Gov. Kathy Hochul (D) recently signed four bills into law that tackle New York’s election systems and make what supporters call much needed upgrades.

Three of the bills focus on making it easier for New Yorkers to vote: increasing the number of early voting sites, creating an online absentee ballot application portal, and introducing a ballot tracker so voters know whether their vote has been counted.

The early voting expansion in particular supporters told 12 News will have a huge impact across the state.

“As this reform continues to grow in New York State, and people still want the ability to do an in-person option instead of an absentee ballot, especially with Prop 4′s failure, and we’re still going to have an excuse-based absentee for the foreseeable future, (early voting) is just as important,” said Dustin Czarny, the Democratic elections commissioner for Onondaga County as well as the Dem Caucus Chair for the NYS Elections Commissioner Association.

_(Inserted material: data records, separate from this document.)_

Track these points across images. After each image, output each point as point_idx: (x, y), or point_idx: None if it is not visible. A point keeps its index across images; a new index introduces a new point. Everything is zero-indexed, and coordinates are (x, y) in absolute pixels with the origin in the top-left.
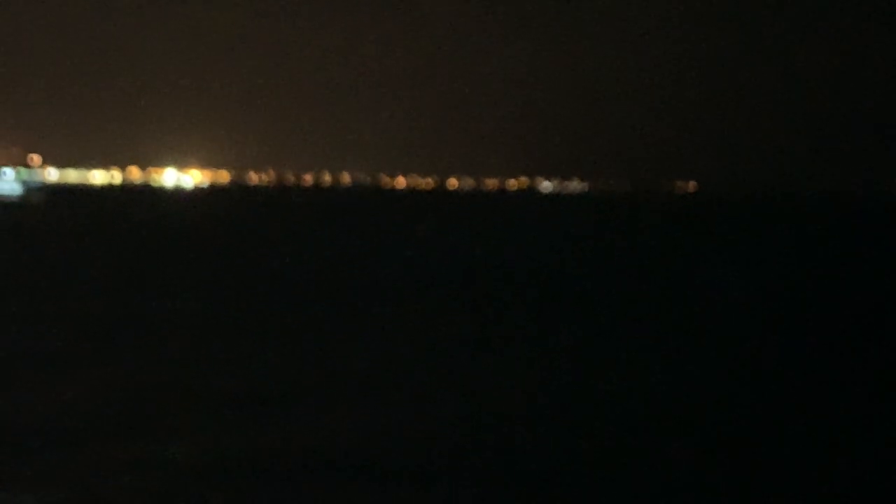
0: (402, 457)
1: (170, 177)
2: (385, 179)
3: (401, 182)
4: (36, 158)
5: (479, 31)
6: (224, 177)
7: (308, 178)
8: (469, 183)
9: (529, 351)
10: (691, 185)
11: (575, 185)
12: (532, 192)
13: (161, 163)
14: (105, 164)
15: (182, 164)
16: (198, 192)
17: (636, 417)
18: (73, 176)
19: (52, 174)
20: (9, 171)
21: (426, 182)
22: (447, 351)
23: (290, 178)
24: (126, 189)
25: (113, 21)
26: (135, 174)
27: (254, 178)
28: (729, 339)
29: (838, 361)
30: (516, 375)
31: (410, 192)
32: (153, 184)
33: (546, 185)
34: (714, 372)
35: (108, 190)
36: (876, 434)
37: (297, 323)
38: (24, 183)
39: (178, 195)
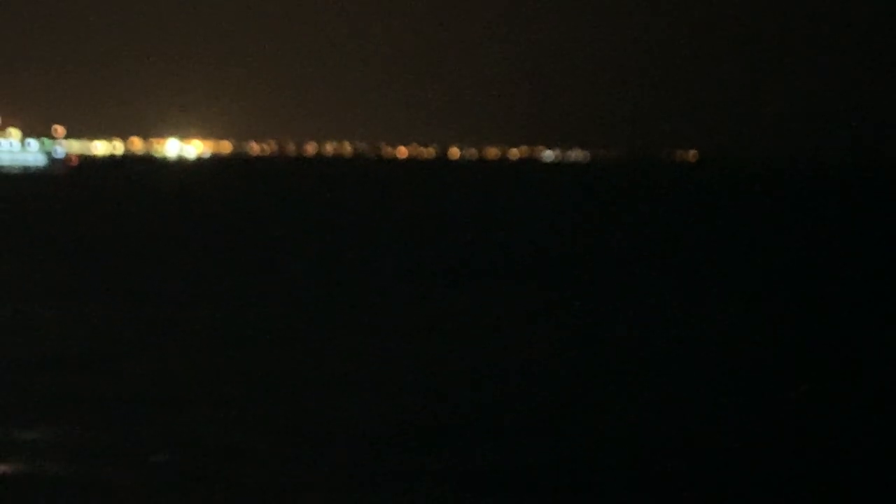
0: (407, 440)
1: (172, 147)
2: (387, 149)
3: (402, 152)
4: (60, 129)
5: (481, 1)
6: (226, 147)
7: (310, 149)
8: (471, 152)
9: (531, 320)
10: (692, 154)
11: (576, 154)
12: (533, 161)
13: (162, 133)
14: (107, 135)
15: (183, 135)
16: (202, 163)
17: (640, 391)
18: (75, 146)
19: (31, 144)
20: (33, 143)
21: (428, 151)
22: (449, 321)
23: (292, 147)
24: (141, 160)
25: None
26: (137, 145)
27: (255, 148)
28: (730, 307)
29: (841, 327)
30: (518, 343)
31: (412, 161)
32: (155, 154)
33: (548, 154)
34: (716, 339)
35: (127, 161)
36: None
37: (298, 294)
38: (48, 154)
39: (186, 166)
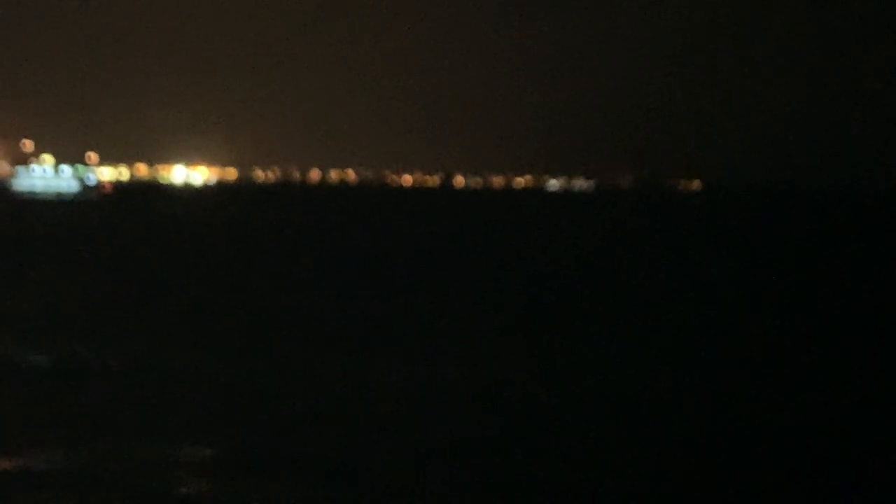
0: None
1: (179, 174)
2: (391, 177)
3: (407, 180)
4: (93, 156)
5: (487, 30)
6: (231, 174)
7: (314, 176)
8: (475, 181)
9: (536, 348)
10: (695, 184)
11: (581, 184)
12: (538, 190)
13: (166, 160)
14: (113, 161)
15: (188, 161)
16: (211, 190)
17: (643, 416)
18: (81, 173)
19: (65, 171)
20: (66, 169)
21: (432, 180)
22: (452, 348)
23: (296, 175)
24: (157, 187)
25: (123, 18)
26: (142, 171)
27: (260, 175)
28: (733, 336)
29: (842, 358)
30: (522, 372)
31: (417, 189)
32: (161, 181)
33: (553, 184)
34: (716, 369)
35: (149, 188)
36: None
37: (304, 320)
38: (81, 181)
39: (203, 193)
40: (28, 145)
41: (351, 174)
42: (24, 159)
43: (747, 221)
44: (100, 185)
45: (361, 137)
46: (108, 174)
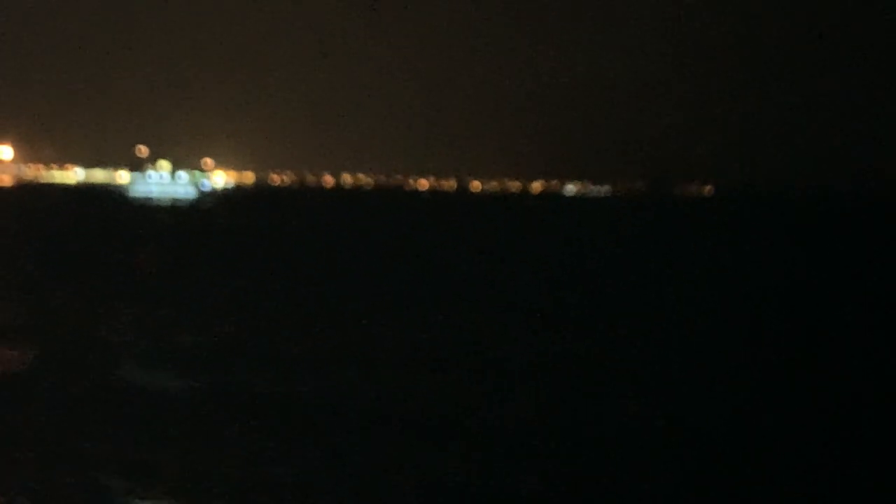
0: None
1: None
2: (407, 181)
3: (423, 184)
4: (209, 162)
5: (502, 34)
6: (249, 178)
7: (328, 180)
8: (492, 186)
9: (552, 352)
10: (707, 189)
11: (598, 189)
12: (555, 194)
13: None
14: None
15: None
16: (234, 193)
17: (655, 422)
18: (100, 176)
19: (80, 174)
20: (183, 175)
21: (448, 184)
22: (468, 352)
23: (311, 179)
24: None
25: (141, 24)
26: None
27: (275, 179)
28: (746, 341)
29: (854, 363)
30: (536, 379)
31: (433, 194)
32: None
33: (570, 188)
34: (729, 374)
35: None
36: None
37: (318, 325)
38: (198, 187)
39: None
40: (143, 150)
41: (364, 178)
42: (139, 165)
43: (759, 225)
44: (216, 191)
45: (377, 141)
46: (128, 178)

Finally, the last bill will force absentee ballots to be opened and processed as they are received; currently, this does not happen until a week after Election Day at the earliest.

State Senator Michael Gianaris (D, Queens), who wrote the early voting and absentee ballot counting bills, told 12 News Tuesday while this has been a problem for a while, the NY-22 really brought the issue into a national spotlight.

“I’m hopeful with the recent changes there will be no more NY-22s,” he said with a smile.

This change will allow absentee ballot results to be reported on Election Day instead of multiple weeks after.

As for where New York goes from here, Gianaris mentioned the overall structure of the state’s various BOEs as the next major point of emphasis.